> _Exercise instructions_: Please copy out word for word the entries below, from the very first line through the line containing "text_box 1 [856, 1033, 907, 1091]", including that line.

* begin Recorded information *

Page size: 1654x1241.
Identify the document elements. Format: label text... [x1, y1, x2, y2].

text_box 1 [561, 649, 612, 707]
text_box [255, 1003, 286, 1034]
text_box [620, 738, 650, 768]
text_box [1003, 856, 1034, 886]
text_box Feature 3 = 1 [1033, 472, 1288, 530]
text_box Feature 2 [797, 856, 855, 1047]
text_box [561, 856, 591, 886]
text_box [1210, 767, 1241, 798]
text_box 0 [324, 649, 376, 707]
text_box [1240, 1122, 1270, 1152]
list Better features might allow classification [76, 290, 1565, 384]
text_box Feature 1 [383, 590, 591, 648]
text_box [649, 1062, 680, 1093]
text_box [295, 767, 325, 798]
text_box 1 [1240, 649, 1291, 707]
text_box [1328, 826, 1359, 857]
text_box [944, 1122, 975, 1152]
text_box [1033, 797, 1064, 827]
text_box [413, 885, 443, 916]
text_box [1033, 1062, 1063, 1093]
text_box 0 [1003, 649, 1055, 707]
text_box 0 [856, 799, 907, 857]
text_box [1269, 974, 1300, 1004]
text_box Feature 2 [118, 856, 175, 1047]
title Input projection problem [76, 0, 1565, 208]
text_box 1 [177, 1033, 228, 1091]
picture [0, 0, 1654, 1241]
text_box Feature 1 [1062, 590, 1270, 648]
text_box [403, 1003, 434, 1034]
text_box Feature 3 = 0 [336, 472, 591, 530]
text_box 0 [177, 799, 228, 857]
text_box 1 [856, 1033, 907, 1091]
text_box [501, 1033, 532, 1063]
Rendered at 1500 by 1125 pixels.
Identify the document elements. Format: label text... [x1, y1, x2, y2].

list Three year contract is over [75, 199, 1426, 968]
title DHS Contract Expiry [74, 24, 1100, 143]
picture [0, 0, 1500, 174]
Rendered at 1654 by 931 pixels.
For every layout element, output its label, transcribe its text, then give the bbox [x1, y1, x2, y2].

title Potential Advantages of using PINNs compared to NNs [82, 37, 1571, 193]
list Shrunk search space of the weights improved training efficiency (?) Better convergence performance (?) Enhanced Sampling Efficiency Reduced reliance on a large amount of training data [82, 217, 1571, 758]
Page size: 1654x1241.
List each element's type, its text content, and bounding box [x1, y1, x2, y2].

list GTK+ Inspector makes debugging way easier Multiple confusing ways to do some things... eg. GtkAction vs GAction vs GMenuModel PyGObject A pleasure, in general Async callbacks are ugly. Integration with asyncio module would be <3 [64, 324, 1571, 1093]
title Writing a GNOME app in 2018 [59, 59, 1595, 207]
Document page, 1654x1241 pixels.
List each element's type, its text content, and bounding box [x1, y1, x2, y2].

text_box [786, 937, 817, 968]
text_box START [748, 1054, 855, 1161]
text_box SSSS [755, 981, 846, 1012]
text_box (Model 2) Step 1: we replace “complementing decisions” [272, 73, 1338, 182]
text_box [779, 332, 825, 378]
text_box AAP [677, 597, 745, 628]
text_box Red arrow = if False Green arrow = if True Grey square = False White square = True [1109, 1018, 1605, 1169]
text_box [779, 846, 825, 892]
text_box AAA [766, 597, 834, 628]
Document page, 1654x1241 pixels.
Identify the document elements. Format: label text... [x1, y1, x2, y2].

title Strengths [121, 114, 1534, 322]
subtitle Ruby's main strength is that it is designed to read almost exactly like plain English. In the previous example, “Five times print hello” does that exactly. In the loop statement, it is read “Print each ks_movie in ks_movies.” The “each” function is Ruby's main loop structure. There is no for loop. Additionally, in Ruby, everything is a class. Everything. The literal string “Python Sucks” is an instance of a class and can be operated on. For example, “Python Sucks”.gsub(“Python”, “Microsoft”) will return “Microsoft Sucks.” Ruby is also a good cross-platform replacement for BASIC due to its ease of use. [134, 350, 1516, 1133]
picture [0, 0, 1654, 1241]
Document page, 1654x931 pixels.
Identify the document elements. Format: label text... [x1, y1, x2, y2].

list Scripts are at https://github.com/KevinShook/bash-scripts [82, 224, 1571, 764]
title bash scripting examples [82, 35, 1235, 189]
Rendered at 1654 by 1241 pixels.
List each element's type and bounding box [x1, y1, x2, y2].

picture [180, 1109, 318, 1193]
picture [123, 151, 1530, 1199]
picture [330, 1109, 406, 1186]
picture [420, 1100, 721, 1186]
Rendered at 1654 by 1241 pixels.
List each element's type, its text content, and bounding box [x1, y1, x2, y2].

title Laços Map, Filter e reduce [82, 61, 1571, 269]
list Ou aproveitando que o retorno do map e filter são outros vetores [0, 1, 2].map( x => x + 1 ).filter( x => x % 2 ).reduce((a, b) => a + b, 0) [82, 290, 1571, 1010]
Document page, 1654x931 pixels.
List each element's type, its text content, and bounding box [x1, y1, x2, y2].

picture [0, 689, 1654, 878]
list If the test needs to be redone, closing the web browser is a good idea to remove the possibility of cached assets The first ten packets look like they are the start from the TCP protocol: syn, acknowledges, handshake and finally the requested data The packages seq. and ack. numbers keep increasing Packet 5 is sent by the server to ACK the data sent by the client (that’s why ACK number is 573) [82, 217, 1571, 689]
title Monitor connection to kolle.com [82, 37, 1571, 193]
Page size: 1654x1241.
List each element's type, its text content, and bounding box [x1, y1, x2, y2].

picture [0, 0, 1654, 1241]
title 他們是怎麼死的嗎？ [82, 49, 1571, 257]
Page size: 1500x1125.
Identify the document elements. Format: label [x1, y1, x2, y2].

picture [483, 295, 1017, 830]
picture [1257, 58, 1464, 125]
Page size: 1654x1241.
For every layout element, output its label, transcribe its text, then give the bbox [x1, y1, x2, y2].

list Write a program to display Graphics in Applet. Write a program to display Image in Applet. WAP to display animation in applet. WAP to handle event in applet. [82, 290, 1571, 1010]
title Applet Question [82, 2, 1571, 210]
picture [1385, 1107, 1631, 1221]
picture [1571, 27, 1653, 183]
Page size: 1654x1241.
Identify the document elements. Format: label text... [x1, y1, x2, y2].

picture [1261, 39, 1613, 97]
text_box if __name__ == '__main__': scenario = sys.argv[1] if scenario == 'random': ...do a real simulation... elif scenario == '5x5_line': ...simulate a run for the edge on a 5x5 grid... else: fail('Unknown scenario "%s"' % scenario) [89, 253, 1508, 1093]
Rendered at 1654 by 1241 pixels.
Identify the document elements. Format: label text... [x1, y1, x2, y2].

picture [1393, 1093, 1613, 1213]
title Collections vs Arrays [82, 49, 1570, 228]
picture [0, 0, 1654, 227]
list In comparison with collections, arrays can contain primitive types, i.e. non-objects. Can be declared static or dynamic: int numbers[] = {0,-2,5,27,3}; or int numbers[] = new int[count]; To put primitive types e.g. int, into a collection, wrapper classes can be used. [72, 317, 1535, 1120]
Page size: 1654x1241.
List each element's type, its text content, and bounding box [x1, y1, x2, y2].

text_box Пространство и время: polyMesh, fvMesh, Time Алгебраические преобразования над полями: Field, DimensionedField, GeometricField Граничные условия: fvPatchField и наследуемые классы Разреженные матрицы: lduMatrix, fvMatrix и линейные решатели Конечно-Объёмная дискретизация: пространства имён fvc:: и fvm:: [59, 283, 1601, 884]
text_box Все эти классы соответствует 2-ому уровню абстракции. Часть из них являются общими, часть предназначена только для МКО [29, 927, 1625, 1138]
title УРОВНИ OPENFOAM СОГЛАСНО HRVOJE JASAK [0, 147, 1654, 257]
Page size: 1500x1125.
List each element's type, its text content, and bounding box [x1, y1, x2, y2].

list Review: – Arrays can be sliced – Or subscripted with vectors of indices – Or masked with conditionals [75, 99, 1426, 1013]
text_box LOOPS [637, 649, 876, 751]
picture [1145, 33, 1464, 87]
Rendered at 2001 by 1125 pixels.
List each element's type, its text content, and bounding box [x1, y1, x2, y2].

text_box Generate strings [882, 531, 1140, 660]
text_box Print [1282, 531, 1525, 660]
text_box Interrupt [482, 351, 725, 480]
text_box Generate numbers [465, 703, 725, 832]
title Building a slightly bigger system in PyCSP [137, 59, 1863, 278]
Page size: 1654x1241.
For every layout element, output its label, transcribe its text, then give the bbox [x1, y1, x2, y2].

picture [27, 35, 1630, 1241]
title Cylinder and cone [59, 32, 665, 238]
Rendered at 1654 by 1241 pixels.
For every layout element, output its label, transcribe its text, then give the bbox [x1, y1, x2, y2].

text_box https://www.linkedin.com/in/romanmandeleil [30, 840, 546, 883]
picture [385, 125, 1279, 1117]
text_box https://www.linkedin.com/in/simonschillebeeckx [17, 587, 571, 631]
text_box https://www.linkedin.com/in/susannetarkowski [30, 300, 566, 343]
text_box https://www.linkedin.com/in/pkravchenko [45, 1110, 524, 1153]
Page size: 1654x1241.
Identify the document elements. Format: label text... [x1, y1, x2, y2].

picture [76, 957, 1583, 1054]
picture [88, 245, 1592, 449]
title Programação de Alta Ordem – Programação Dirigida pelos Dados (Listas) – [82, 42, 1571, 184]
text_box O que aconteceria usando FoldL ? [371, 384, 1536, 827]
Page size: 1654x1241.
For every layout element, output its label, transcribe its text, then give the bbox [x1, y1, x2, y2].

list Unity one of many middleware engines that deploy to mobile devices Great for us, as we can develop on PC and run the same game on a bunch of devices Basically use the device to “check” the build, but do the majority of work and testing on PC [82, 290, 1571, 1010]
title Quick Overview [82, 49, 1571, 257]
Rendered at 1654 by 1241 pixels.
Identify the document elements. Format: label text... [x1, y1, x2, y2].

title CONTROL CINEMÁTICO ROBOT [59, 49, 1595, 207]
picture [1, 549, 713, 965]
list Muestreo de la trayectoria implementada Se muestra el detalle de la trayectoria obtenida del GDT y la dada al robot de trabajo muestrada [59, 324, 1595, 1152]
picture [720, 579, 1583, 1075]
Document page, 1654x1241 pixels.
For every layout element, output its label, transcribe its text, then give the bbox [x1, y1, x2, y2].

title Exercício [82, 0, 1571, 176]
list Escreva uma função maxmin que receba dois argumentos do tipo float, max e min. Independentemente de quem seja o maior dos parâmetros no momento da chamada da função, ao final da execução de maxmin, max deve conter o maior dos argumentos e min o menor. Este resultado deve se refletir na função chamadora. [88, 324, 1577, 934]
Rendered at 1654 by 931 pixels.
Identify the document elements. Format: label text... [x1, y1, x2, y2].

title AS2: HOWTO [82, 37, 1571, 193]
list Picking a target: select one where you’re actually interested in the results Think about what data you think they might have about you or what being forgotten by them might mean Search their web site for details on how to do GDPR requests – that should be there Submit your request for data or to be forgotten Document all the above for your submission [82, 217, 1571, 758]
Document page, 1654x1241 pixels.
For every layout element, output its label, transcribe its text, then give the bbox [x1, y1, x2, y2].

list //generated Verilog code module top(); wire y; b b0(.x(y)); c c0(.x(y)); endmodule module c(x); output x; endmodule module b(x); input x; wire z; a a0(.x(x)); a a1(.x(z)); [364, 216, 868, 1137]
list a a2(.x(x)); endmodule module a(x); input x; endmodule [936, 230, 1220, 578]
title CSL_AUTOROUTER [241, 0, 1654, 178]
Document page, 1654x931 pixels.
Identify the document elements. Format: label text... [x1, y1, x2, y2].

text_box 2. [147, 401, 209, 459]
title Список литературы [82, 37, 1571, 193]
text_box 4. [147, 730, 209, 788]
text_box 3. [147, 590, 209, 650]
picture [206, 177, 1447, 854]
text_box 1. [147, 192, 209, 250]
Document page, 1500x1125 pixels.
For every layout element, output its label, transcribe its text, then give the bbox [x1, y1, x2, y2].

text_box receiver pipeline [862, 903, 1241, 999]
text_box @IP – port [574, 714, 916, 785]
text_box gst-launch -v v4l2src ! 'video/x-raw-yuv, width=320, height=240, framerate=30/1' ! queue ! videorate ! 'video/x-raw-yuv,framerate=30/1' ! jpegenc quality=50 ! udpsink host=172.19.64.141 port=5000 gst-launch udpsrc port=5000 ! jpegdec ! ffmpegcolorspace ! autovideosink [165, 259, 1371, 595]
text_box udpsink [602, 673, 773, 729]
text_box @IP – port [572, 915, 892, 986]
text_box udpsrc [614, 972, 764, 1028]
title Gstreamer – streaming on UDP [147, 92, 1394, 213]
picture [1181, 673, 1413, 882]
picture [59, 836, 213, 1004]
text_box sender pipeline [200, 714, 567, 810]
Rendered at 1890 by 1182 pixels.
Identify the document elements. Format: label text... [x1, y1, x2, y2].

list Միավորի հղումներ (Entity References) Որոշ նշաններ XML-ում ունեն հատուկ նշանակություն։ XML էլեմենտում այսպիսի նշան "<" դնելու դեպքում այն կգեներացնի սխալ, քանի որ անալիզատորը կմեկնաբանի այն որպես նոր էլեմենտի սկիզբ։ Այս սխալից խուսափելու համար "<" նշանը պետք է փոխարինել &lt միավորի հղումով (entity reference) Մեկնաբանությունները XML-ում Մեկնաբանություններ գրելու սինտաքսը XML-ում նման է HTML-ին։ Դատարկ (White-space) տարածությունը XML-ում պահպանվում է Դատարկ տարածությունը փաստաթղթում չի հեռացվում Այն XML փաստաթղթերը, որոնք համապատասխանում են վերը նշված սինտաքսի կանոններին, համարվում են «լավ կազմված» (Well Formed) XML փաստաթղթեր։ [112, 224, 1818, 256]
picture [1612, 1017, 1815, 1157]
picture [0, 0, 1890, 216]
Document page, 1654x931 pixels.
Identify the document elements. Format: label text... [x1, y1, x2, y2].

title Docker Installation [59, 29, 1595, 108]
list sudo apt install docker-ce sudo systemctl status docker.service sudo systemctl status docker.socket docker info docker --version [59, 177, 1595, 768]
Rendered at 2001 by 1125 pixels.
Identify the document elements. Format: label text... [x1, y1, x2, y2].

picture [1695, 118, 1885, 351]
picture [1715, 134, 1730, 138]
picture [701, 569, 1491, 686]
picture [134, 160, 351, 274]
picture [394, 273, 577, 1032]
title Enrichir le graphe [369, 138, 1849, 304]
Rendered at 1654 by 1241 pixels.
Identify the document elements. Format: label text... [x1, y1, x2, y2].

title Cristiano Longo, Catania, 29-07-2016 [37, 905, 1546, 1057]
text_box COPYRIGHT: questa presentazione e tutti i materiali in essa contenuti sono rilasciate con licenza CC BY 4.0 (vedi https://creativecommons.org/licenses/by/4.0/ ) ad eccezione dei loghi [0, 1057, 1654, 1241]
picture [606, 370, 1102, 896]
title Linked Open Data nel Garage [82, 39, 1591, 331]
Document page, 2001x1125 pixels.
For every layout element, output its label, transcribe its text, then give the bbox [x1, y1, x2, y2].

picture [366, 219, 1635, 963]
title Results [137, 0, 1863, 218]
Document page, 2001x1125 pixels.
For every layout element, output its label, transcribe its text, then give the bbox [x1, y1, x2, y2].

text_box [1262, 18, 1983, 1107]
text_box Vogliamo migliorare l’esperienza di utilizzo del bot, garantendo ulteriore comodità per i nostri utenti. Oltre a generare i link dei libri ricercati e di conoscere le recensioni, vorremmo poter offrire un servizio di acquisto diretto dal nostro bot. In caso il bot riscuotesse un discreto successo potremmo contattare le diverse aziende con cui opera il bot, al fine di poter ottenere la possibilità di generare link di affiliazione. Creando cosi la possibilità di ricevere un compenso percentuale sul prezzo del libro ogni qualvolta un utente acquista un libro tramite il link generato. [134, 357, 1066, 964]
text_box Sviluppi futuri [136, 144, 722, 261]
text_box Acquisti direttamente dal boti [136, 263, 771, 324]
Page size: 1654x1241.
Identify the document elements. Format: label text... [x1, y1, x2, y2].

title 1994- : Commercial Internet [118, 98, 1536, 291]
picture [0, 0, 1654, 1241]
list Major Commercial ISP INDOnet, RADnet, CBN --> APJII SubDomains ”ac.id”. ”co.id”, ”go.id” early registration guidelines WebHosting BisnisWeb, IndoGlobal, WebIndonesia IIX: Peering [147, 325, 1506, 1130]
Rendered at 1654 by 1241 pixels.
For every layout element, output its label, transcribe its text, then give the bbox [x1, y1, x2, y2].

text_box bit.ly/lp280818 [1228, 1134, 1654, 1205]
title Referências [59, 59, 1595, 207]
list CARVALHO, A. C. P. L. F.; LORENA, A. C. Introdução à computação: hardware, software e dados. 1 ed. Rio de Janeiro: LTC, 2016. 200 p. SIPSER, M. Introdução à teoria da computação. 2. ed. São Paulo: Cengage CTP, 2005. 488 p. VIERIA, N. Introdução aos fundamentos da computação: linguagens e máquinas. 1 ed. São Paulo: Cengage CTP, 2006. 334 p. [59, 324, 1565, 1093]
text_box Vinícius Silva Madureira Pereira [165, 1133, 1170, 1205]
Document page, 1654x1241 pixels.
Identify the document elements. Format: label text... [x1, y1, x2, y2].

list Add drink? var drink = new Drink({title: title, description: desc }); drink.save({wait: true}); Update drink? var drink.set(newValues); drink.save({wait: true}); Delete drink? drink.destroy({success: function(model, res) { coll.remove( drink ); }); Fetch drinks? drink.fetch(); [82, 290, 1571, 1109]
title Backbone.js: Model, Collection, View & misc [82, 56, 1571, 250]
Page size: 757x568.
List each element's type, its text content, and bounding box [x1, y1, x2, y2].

* end Recorded information *

> _Finished answer_:
Page size: 1654x1241.
Identify the document elements. Format: label text... [x1, y1, x2, y2].

text_box 1 [561, 649, 612, 707]
text_box [255, 1003, 286, 1034]
text_box [620, 738, 650, 768]
text_box [1003, 856, 1034, 886]
text_box Feature 3 = 1 [1033, 472, 1288, 530]
text_box Feature 2 [797, 856, 855, 1047]
text_box [561, 856, 591, 886]
text_box [1210, 767, 1241, 798]
text_box 0 [324, 649, 376, 707]
text_box [1240, 1122, 1270, 1152]
list Better features might allow classification [76, 290, 1565, 384]
text_box Feature 1 [383, 590, 591, 648]
text_box [649, 1062, 680, 1093]
text_box [295, 767, 325, 798]
text_box 1 [1240, 649, 1291, 707]
text_box [1328, 826, 1359, 857]
text_box [944, 1122, 975, 1152]
text_box [1033, 797, 1064, 827]
text_box [413, 885, 443, 916]
text_box [1033, 1062, 1063, 1093]
text_box 0 [1003, 649, 1055, 707]
text_box 0 [856, 799, 907, 857]
text_box [1269, 974, 1300, 1004]
text_box Feature 2 [118, 856, 175, 1047]
title Input projection problem [76, 0, 1565, 208]
text_box 1 [177, 1033, 228, 1091]
picture [0, 0, 1654, 1241]
text_box Feature 1 [1062, 590, 1270, 648]
text_box [403, 1003, 434, 1034]
text_box Feature 3 = 0 [336, 472, 591, 530]
text_box 0 [177, 799, 228, 857]
text_box 1 [856, 1033, 907, 1091]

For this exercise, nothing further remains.